JAKARTA – Telegram Panglima TNI Jenderal Agus Subiyanto No TR/442/2025 pada tanggal 5 Mei yang berisikan perintah kepada jajarannya untuk melakukan pengamanan dan pengawalan kejaksaan di seluruh Indonesia menuai pro kontra.
Publik juga dibuat terkejut karena jumlah pasukan yang diterjunkan sangat besar, hingga muncul tanda tanya, ada ada di balik perintah ini?
Meski menjadi sorotan, namun anggota Komisi I DPR RI Fraksi PKB Syamsu Rizal MI yang membidangi urusan pertahanan menilai instruksi panglima TNI di atas tidak melanggar aturan. Sebab, tentara hanya melakukan pengamanan, bukan ikut dalam penanganan kasus. Namun, TNI mesti mempertimbangkan pelaksanaan tugas utama.
“Kecuali ada larangan yang jelas bahwa TNI tidak boleh melakukan pengamanan di lembaga penegak hukum atau di lembaga pemerintahan. Ini kan tidak ada larangan. Jadi, tidak ada yang dilanggar,” terang legislator asal Dapil Sulawesi Selatan I itu, Kamis (15/5/2025).
Deng Ical, sapaan akrab Syamsu Rizal mengatakan, tidak ada aturan yang melarang TNI membantu melakukan pengamanan. Selama ini, TNI sudah diperbantukan untuk melakukan pengamanan. Jadi, tidak ada undang-undang atau peraturan pemerintah yang dilanggar TNI terkait pengamanan kejaksaan.
Namun, TNI juga harus mempertimbangkan secara komprehensif. Sebab, personel yang dibutuhkan sangat banyak. Yaitu, 514 Kajari dikali 20 prajurit, dan 37 Kajati dikali 40 prajurit adalah jumlah fantastis. Prajurit tersebut harus mendapatkan jaminan tetap memiliki kesempatan jenjang karier dan pelatihan militer profesional.
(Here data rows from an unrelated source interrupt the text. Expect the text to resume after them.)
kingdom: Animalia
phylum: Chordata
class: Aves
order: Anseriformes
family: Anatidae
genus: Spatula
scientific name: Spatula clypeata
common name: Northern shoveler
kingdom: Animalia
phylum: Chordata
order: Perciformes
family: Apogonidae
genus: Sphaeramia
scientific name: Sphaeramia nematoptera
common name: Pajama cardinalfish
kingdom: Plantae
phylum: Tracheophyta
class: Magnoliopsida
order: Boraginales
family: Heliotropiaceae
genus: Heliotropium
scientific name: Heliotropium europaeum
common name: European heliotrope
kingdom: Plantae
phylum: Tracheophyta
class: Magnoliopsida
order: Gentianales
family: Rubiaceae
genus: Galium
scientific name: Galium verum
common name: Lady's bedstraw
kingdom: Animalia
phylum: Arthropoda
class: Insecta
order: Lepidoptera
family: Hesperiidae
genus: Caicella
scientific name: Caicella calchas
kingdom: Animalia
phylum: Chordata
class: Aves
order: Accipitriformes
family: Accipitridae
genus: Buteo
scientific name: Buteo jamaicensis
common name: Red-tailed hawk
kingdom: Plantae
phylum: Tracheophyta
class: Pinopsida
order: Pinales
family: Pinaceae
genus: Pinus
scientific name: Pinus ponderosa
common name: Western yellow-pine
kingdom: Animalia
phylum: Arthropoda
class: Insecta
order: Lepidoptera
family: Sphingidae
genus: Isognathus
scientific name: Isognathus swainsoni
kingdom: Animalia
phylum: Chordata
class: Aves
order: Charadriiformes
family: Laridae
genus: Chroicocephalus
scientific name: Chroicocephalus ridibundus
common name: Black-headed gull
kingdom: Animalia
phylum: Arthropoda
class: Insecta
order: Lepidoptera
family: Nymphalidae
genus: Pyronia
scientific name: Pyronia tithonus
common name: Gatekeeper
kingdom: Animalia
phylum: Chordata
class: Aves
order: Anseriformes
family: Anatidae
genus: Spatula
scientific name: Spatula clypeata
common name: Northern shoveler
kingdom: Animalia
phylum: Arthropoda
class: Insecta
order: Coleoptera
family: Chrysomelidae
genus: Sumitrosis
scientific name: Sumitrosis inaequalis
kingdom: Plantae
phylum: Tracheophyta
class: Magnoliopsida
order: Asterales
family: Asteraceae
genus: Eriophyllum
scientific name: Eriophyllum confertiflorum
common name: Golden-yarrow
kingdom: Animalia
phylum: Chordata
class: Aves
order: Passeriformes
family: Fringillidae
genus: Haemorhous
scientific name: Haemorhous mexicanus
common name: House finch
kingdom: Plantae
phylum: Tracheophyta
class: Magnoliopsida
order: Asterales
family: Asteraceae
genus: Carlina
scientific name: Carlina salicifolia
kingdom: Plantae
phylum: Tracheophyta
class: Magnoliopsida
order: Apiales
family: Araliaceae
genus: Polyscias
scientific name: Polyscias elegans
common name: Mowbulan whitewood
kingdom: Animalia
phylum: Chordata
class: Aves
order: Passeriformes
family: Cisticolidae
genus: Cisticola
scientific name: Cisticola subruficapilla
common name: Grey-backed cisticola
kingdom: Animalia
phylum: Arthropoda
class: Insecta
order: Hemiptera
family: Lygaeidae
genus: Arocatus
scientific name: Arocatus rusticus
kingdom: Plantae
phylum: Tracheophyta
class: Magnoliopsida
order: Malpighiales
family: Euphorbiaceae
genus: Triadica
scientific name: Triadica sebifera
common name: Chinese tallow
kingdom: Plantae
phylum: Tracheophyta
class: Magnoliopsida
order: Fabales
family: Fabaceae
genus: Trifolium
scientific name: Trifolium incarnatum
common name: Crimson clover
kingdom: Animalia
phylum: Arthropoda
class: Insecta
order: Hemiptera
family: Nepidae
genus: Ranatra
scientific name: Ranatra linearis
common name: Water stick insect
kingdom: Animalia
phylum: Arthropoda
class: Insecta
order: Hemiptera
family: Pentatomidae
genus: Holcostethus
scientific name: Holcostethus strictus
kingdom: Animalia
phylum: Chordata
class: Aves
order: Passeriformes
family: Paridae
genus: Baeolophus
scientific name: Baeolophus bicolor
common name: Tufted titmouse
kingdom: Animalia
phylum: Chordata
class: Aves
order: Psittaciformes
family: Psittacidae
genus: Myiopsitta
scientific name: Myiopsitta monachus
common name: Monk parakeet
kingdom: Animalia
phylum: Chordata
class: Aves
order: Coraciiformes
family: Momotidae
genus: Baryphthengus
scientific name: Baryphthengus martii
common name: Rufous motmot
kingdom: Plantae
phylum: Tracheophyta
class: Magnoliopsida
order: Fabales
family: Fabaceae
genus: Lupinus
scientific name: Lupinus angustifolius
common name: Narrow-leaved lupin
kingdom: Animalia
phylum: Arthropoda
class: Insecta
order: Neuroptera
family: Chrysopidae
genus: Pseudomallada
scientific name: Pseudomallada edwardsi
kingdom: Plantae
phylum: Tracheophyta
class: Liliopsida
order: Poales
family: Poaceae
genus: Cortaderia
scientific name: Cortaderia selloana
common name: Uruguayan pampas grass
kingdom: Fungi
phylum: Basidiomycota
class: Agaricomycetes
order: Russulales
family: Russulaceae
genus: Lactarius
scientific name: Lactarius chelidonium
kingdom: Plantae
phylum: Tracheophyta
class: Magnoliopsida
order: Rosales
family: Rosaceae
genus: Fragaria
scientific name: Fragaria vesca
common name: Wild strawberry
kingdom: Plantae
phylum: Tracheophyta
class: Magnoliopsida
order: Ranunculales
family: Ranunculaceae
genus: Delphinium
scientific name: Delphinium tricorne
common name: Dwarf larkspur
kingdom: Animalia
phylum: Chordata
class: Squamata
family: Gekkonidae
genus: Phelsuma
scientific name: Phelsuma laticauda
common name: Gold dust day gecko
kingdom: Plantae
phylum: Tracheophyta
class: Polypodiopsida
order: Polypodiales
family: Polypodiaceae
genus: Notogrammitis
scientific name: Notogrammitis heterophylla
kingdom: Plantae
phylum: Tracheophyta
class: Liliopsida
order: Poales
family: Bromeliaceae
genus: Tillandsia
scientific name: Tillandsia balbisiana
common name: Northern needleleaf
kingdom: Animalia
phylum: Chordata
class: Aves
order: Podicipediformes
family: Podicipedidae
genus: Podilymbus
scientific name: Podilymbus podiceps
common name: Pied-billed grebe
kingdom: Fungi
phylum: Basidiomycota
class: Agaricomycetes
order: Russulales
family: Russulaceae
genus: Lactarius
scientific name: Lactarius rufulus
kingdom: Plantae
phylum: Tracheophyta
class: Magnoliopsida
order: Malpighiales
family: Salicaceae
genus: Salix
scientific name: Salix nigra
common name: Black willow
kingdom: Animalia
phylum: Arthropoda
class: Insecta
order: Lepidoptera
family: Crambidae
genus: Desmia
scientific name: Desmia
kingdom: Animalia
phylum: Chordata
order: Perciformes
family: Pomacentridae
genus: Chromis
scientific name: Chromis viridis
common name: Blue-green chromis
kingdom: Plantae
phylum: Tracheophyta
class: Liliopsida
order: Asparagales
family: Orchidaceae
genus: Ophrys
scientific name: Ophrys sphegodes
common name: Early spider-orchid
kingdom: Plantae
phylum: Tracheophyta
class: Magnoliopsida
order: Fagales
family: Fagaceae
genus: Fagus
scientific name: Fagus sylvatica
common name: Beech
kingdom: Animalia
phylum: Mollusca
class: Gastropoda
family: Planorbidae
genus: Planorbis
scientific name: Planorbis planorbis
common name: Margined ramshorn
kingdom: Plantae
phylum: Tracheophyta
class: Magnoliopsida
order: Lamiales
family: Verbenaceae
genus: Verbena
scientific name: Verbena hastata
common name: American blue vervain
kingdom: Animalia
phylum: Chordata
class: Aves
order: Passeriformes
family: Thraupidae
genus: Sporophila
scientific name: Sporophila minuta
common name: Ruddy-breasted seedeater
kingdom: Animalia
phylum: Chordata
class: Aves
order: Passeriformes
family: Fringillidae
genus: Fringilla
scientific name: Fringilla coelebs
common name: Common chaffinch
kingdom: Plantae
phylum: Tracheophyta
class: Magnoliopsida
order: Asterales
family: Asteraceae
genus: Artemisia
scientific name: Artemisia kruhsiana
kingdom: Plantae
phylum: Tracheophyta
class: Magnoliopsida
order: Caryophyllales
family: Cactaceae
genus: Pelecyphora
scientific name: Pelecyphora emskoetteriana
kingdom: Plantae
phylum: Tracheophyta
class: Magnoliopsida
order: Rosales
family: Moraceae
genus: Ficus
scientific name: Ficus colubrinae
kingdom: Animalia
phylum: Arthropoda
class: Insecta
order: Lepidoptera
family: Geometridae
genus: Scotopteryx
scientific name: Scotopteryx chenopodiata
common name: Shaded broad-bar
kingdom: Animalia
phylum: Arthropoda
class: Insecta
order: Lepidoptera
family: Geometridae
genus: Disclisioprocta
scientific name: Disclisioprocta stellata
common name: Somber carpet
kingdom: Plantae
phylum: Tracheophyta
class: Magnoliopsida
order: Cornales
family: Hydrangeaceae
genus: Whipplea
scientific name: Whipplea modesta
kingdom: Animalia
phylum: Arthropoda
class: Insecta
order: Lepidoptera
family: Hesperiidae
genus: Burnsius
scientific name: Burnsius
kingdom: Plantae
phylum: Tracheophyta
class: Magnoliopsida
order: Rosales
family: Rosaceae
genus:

Jangan sampai kemampuan ‘tempur’ melemah karena tugas luar.
Jika dilihat dalam Undang-Undang Nomor 34 Tahun 2004 tentang TNI, yang direvisi menjadi UU 3 tahun 2025 tidak ada pasal yang melarang TNI melakukan pengamanan di kantor kejaksaan atau kantor pemerintahan. Sebaliknya, dalam Pasal 7 disebutkan bahwa salah satu tugas TNI adalah membantu tugas pemerintahan di daerah, dan membantu kepolisian dalam tugas keamanan dan ketertiban masyarakat.
“Jadi, cukup jelas bahwa TNI bisa membantu tugas pemerintahan dan melakukan pengamanan untuk menjaga ketertiban masyarakat,” beber politisi yang juga akademisi itu.
Mantan Wakil Wali Kota Makassar itu mengatakan bahwa yang dilakukan TNI itu hanya dalam bidang pengamanan kejaksaan, baik Kejaksaan Agung, Kejaksaan Tinggi (Kejati), dan Kejaksaan Negeri (Kejari). TNI tidak masuk dalam penanganan perkara yang ditangani kejaksaan.
“Penanganan perkara tetap dilakukan kejaksaan. TNI hanya mengamankan saja agar proses penanganan perkara berjalan dengan baik dan lancar,” jelas Deng Ical.
Berbeda jika TNI ikut melakukan intervensi penanganan kasus, hal itu jelas tidak diberbolehkan. TNI hanya terlibat dalam kasus yang berkaitan dengan pidana militer yang berada di bawah Jaksa Agung Muda Bidang Tindak Pidana Militer.
Walaupun demikian, Deng Ical meminta agar TNI melakukan pengamanan dan pengawalan kejaksaan secara professional. Tentara tidak boleh melakukan intervensi penanganan kasus, karena hal itu akan merusak penegakan hukum di Indonesia.
“Kami di Komisi I DPR tentu akan terus melakukan pengawasan terhadap kerja-kerja yang dilakukan TNI. Jika ada masalah dengan TNI, kami bisa memanggil Panglima TNI atau kepala staf angkatan untuk meminta penjelasan,” terangnya.
Deng Ical menegaskan, TNI perlu meninjau telegram tersebut untuk membuat klasifikasi Kejari prioritas. Pengamanan tidak perlu dilakukan di semua Kejari. Cukup Kejari yang rawan saja. “Enggak perlu semua Kejari. Pamdal dan Kepolisian cukuplah di daerah tertentu. Mungkin Kejari yang berada di 3T atau yang rawan baru perlu pengamann TNI,” tegasnya.